Last week, the Australian state of New South Wales announced a plan to crack down on drivers using their cell phones. The state-owned transport company said it integrated image processing into street cameras to detect criminals. The AI automatically marks suspects, people confirm what's going on, and a warning letter is sent to the driver.
"It's a system that is changing culture," Deputy Police Commissioner of New South Wales, Michael Corboy, told Australian media. The police hoped that the technology would reduce the number of deaths by one third within two years.
It seems to be an admirable scheme, from top to bottom. The offense is clear, the desired result is incontestable, and there is even a human in the loop who prevents the machines from making mistakes.
Currently, AI is mainly used in the surveillance world to identify people.
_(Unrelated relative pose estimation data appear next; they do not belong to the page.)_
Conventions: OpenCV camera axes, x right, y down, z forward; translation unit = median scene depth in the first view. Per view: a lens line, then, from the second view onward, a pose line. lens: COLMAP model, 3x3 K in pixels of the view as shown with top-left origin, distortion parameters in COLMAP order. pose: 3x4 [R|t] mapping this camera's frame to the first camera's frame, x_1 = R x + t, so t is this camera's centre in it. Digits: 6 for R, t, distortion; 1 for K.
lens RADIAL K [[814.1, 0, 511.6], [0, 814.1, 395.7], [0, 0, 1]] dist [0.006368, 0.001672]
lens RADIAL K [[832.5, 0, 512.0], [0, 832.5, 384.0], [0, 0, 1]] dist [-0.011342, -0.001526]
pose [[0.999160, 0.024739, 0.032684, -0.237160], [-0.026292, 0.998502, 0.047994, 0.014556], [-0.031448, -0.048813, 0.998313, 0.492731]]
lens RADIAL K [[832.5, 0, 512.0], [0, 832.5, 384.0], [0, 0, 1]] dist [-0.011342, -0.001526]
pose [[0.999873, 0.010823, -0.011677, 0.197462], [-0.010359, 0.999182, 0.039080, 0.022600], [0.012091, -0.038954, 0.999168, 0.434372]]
The horror stories from Xinjiang in China are known. Networks of face recognition cameras are used to persecute the oppressed Uighur minority in the region. In the United Kingdom, where a surveillance camera comes on ten citizens, private companies are using the technology much less to automate surveillance lists. You'll be able to spot familiar troublemakers as well as VIP customers entering a business. In the US, the Amazon team, behind the company's popular ring surveillance camera, was planning to create similar surveillance lists for individual neighborhoods, even though they eventually dropped the plans.
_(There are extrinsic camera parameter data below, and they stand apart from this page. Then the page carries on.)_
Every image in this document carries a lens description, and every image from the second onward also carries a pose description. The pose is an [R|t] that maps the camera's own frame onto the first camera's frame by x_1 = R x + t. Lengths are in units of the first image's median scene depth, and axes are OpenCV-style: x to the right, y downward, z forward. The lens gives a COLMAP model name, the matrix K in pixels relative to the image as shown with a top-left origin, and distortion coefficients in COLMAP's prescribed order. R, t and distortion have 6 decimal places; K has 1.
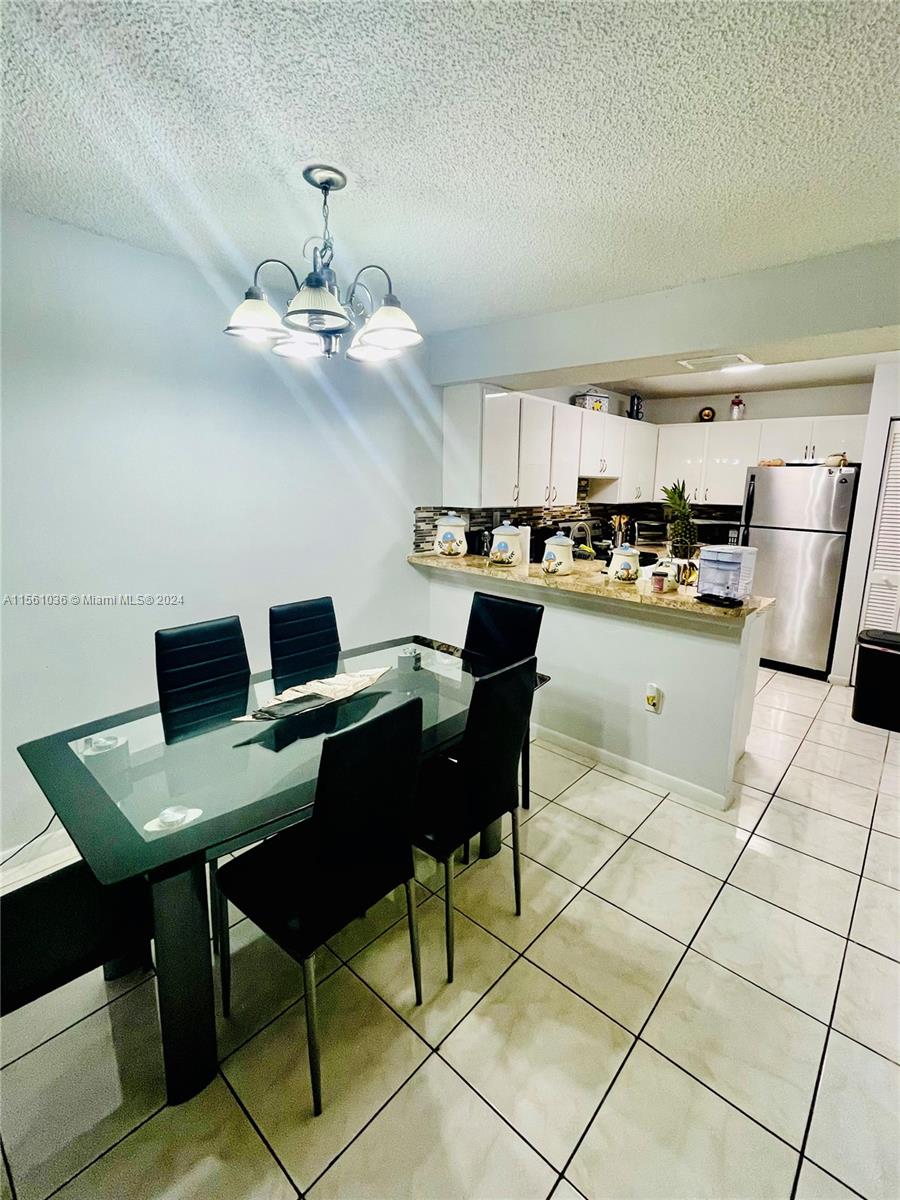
lens RADIAL K [[533.1, 0, 475.6], [0, 533.1, 577.9], [0, 0, 1]] dist [0.027108, -0.000015]
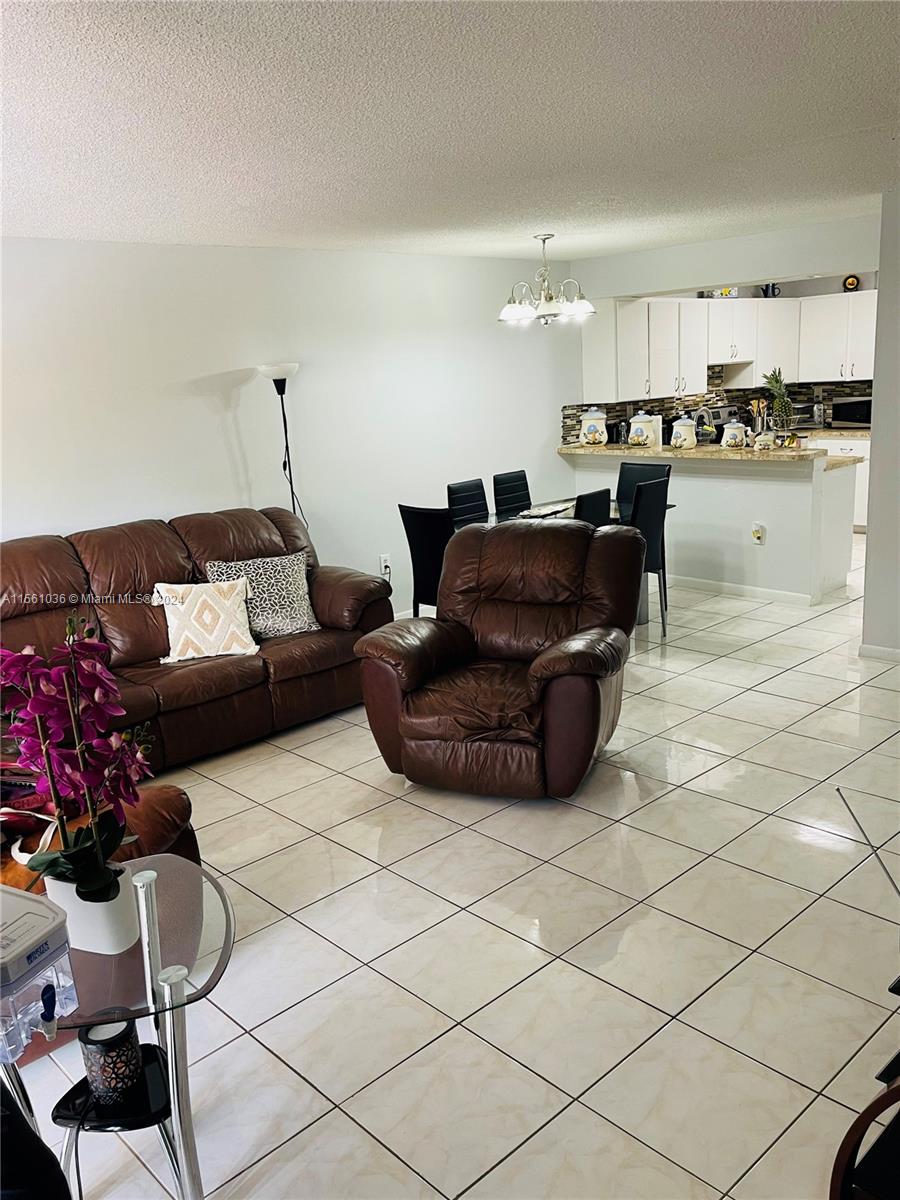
lens RADIAL K [[980.1, 0, 450.0], [0, 980.1, 605.4], [0, 0, 1]] dist [0.053847, -0.020570]
pose [[0.990749, -0.049607, -0.126315, -0.104209], [0.057361, 0.996638, 0.058503, 0.165425], [0.122988, -0.065208, 0.990264, -1.213537]]
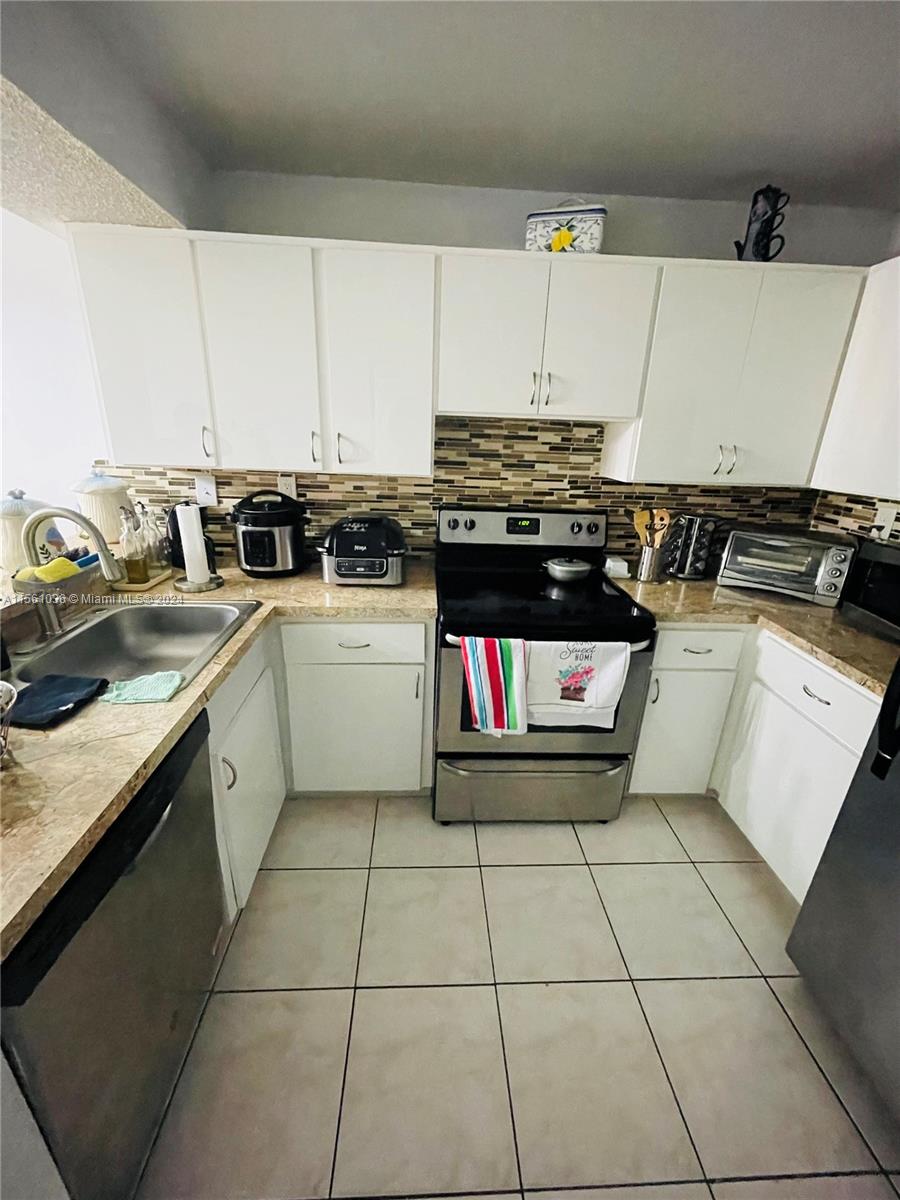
lens RADIAL K [[484.3, 0, 450.8], [0, 484.3, 601.1], [0, 0, 1]] dist [-0.001439, -0.000675]
pose [[0.675673, 0.243068, -0.695977, 0.645897], [-0.145999, 0.969501, 0.196856, -0.140597], [0.722600, -0.031398, 0.690553, 0.860938]]
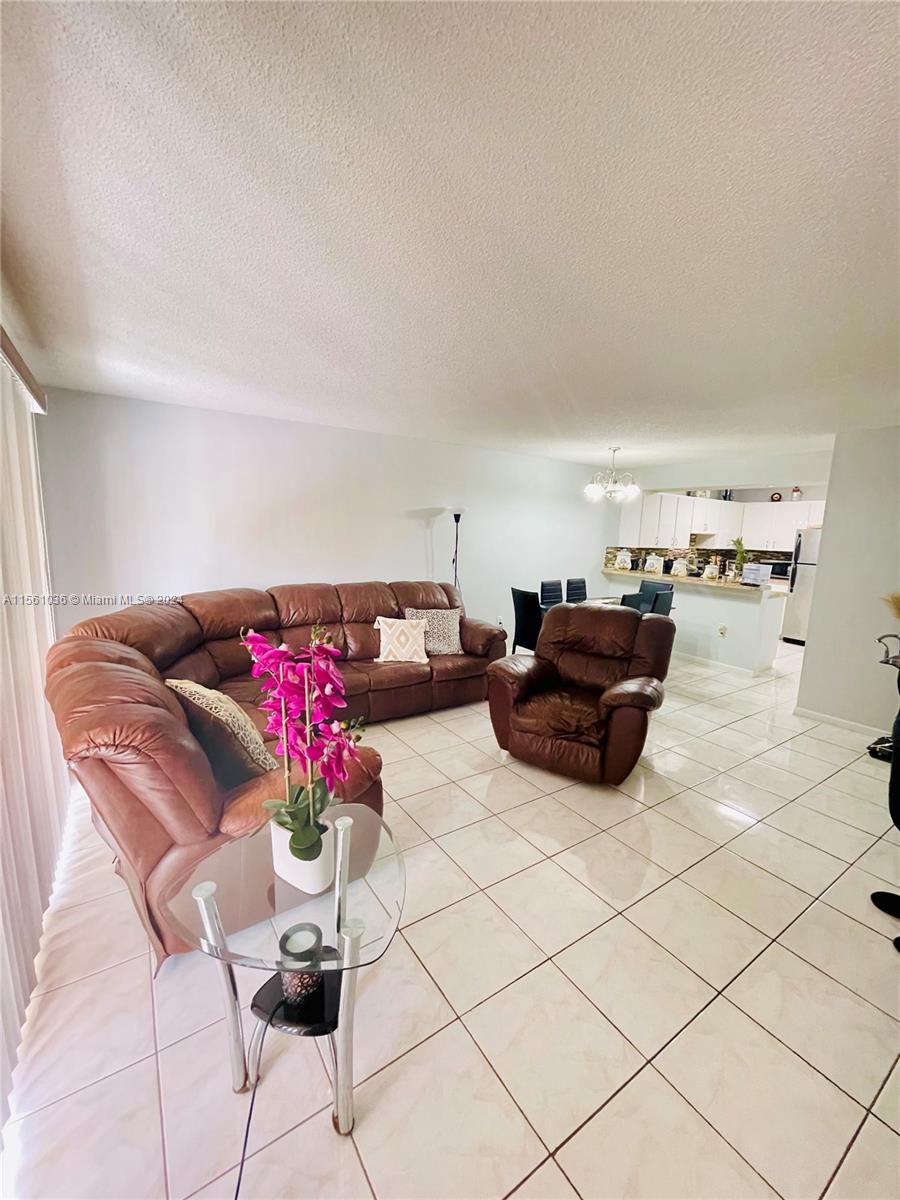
lens RADIAL K [[484.3, 0, 445.5], [0, 484.3, 595.3], [0, 0, 1]] dist [-0.001439, -0.000675]
pose [[0.961175, 0.048766, -0.271598, -0.193888], [-0.061884, 0.997284, -0.039939, 0.177286], [0.268912, 0.055196, 0.961582, -1.020846]]
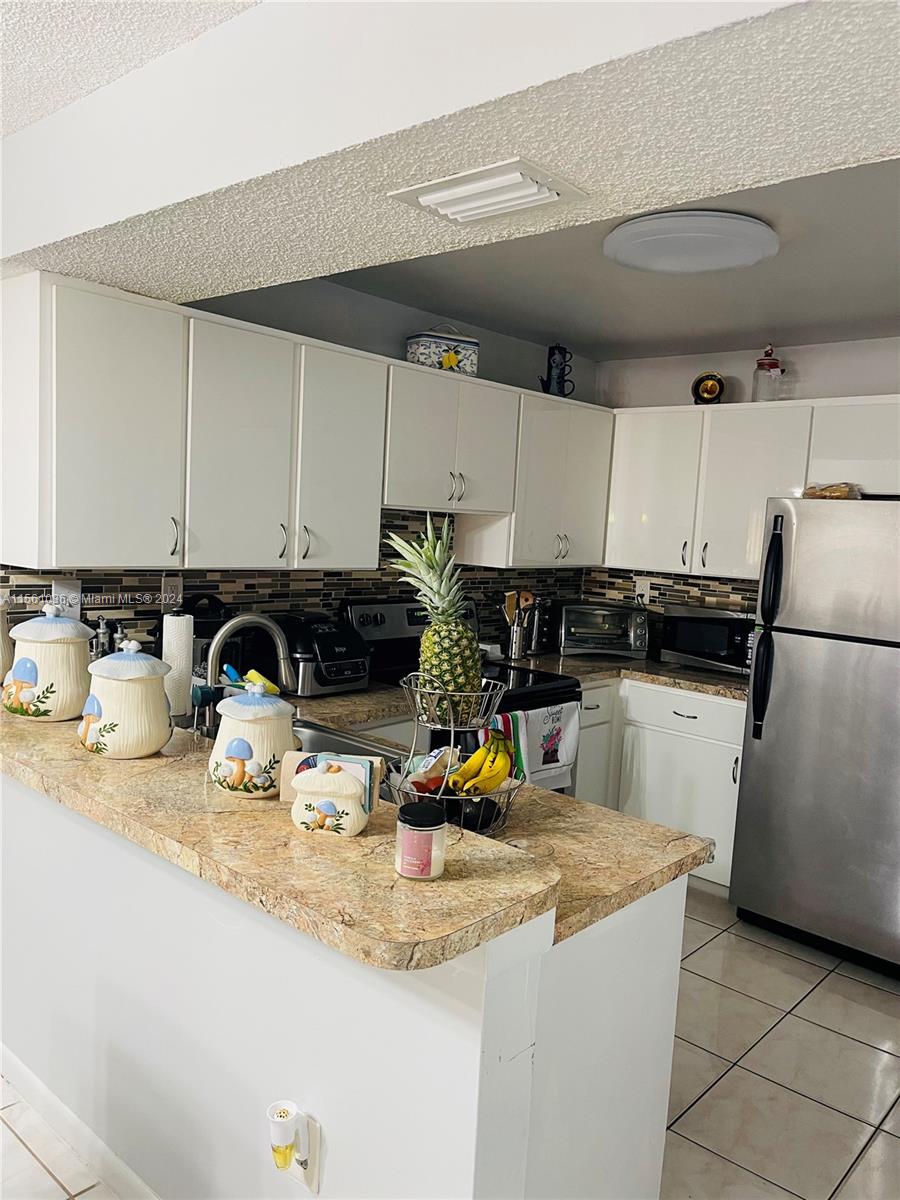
lens RADIAL K [[878.2, 0, 431.5], [0, 878.2, 611.5], [0, 0, 1]] dist [0.024519, -0.006711]
pose [[0.998347, 0.034039, -0.046316, 0.328632], [-0.037359, 0.996645, -0.072828, -0.057574], [0.043681, 0.074438, 0.996269, 0.319662]]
But as the street cameras of New South Wales show, the identification of humans is just the beginning of AI surveillance: the true power – and threat – identifies actions . This means that you create cameras that not only tell you who they are, but what they do. Does this person move things? Could you steal something? Are they just staying in a way that you do not like?
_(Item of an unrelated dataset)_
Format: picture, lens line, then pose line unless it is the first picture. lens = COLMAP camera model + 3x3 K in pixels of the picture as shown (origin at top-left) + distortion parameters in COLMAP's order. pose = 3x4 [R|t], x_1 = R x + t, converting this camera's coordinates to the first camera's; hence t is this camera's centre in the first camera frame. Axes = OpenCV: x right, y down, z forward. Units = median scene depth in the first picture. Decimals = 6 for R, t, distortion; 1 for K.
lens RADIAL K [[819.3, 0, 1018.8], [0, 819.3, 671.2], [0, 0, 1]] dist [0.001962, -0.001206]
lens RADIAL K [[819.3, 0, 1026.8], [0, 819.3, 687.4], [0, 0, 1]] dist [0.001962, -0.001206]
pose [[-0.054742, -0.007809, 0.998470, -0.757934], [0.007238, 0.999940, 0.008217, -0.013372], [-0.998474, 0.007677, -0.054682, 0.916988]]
This type of trait is not yet widespread, but begins to seep away in everyday use.
In Japan, for example, you can buy an AI surveillance camera that is claimed to automatically make shoplifters. (A feature that is functionally different from Amazon's go stores, where customers automatically use image processing to calculate the cost of items they take off the shelves.) In the US, a company develops "Google for CCTV" that lets users learn machine learning Browse the monitoring material for specific types of clothing or cars. In India, researchers have even developed software that can be loaded into drones to automatically detect struggles on the road.
Such applications are often treated with suspicion by AI experts. For example, with the drone system, researchers have pointed out that the software has questionable accuracy rates and is likely to misidentify incidents. As with other examples of algorithmic bias, experts say that feeding systems with data that addresses specific groups of people or ethnic groups is reflected in the software's findings.